Polyoma BK Virus in Kidney Transplant Recipients: Screening, Monitoring and Management.

2021 
Polyomavirus BK virus (BKPyV) infection is an important complication of kidney transplantation and allograft failure. The prevalence of viremia is 10-15%, compared with BK associated nephropathy (BKPyVAN) at 3-5%. Given that there are no effective anti-viral prophylaxis or treatment strategies for BKPyVAN, active screening to detect BKPyV viraemia is recommended, particularly during the early post-transplant period. Immunosuppression reduction to allow viral clearance may avoid progression to severe and irreversible allograft damage. The frequency and duration of screening are highly variable between transplant centers because the evidence is reliant largely on observational data. Whilst the primary treatment goals center on achieving viral clearance through immunosuppression reduction, prevention of subsequent acute rejection, premature graft loss and return to dialysis remain as major challenges.
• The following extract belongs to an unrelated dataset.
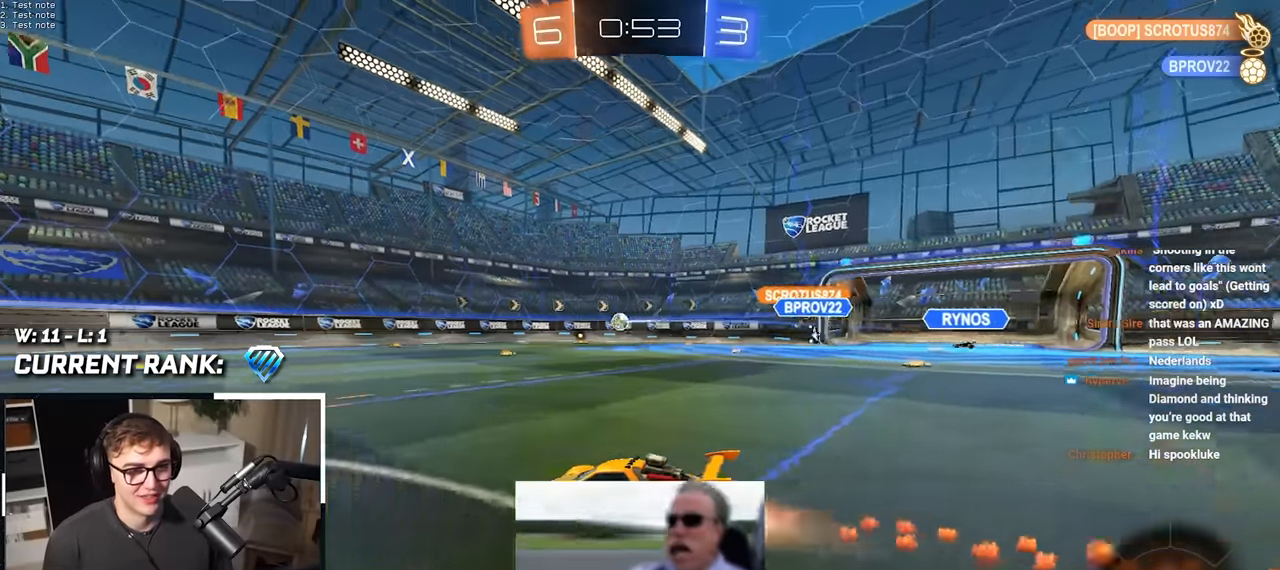
{"buttons": ["L2"], "left_stick": "up", "right_stick": "center", "events": []}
Treatment strategies for BKPyV infection should be individualised to the recipient's underlying immunological risk and severity of the allograft infection. Efficacy data for adjuvant therapies including intravenous immunoglobulin and cidofovir are sparse. Future well-powered and high-quality randomized controlled trials are needed to inform evidence-based clinical practice for the management of BKPy infection.